В 1987 г. Эрнст Нольте опубликовал книгу о европейской гражданской войне, в которой высказался в том смысле, что сейчас возможна историзация нацизма в силу невозможности повторения прихода нового Гитлера к власти[894]. Нольте видел наиболее существенное в нацистском прошлом не в антисемитизме и преступлениях, а в его отношении к коммунизму. По словам Нольте, Гитлер был уверен в том, что своим движением он создал более веский ответ на вызов большевизма, чем западные демократии. Со временем, однако, все начинают походить на своих врагов: это видно уже в деле Рема, а в уничтожении евреев, полагал Нольте, соответствие большевизма и нацизма полное. Во время войны большевизм стал для Гитлера образцом для подражания. Такая гипотеза вызвала в общественном мнении Германии настоящую бурю и вылилась в «спор историков»: подавляющее большинство историков отказалось верить в возможность релятивирования нацизма и его преступлений преступлениями сталинизма и репрессиями сталинской эпохи. Точно так же нельзя ожидать, что общественностью будет спокойно воспринята точка зрения американского историка Т. Лоэ: нацизм (наряду с маоизмом, большевизмом и фашизмом) был разновидностью протеста против вестернизации мира в XX веке (сейчас этот процесс именуют глобализацией). Лоэ доказывает, что Запад с его техникой, устойчивой и стабильной общественной организацией является динамичным началом человеческой истории, а все революционные движения XX века были только протестом против этого ненасильственного и надгосударственного проникновения западной культуры[895]. В противовес этому суждению, и историками и общественностью нацизм воспринимается как совершенно исключительное варварство, которое ничем и никогда не может быть релятиви-ровано. Объективная потребность в релятивировании нацизма, однако, ощущается все сильнее и настойчивее по той причине, что строго моральная позиция (обычная по отношению к нацизму) препятствует постановке (и рассмотрению) многих острых вопросов. В открытом обществе не может быть окончательных ответов на вопросы национальной идентичности, а в современной Германии все исторические дискурсы направлены на нацистские времена, интрепретация которых совершенно одномерна.

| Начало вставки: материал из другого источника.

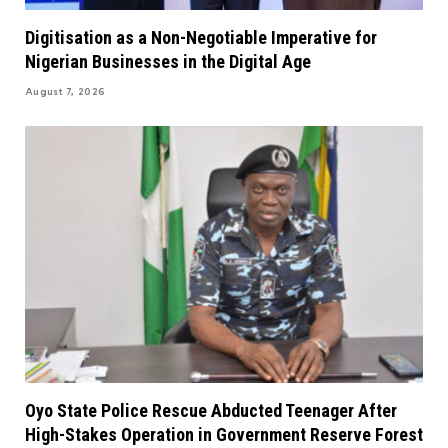
Digitisation as a Non-Negotiable Imperative for
Nigerian Businesses in the Digital Age
August 7, 2026
Oyo State Police Rescue Abducted Teenager After
High-Stakes Operation in Government Reserve Forest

Так как немцы не знали, что такое деспотия, они и не подозревали, что можно ожидать от Гитлера; в Германии до Гитлера вместо практического политика и реалиста всегда ожидали гения, которому бы нация с удовольствием доверила (и неоднократно доверяла в прошлом) безграничную власть, — харизматическая власть воспринималась как естественная форма организации политической жизни. К тому же, в Германии переход от авторитарной к тоталитарной модели общества был значительно облегчен тем, что фашистский тоталитарный порядок в Италии не был столь жутким, каким оказался гитлеризм. Однако аналогии оказались несостоятельными: полгода спустя после прихода Гитлера к власти французский посол в Германии Франсуа-Понсе писал, что нацисты за пять месяцев сделали в создании тоталитарной системы столько же, сколько итальянские фашисты за несколько лет[896].
Как немцы стыдятся нацизма, так и другие народы должны стыдиться преступлений, имевших место в их национальной истории: так, англичане стыдятся концлагерей во время англо-бурской войны, русские — преступлений сталинизма, французы — Варфоломеевской ночи и террора во время революции 1789 г., американцы — уничтожения коренного населения и расизма, долгое время доминировавшего в обществе, турки — геноцида армян в Первую мировую войну. Эти «травмы» национального сознания имели далеко идущие последствия для эволюции национального самосознания, для становления современной политической культуры, несмотря на то, что люди, испытавшие эти события на себе, в большинстве случаев давно уже умерли.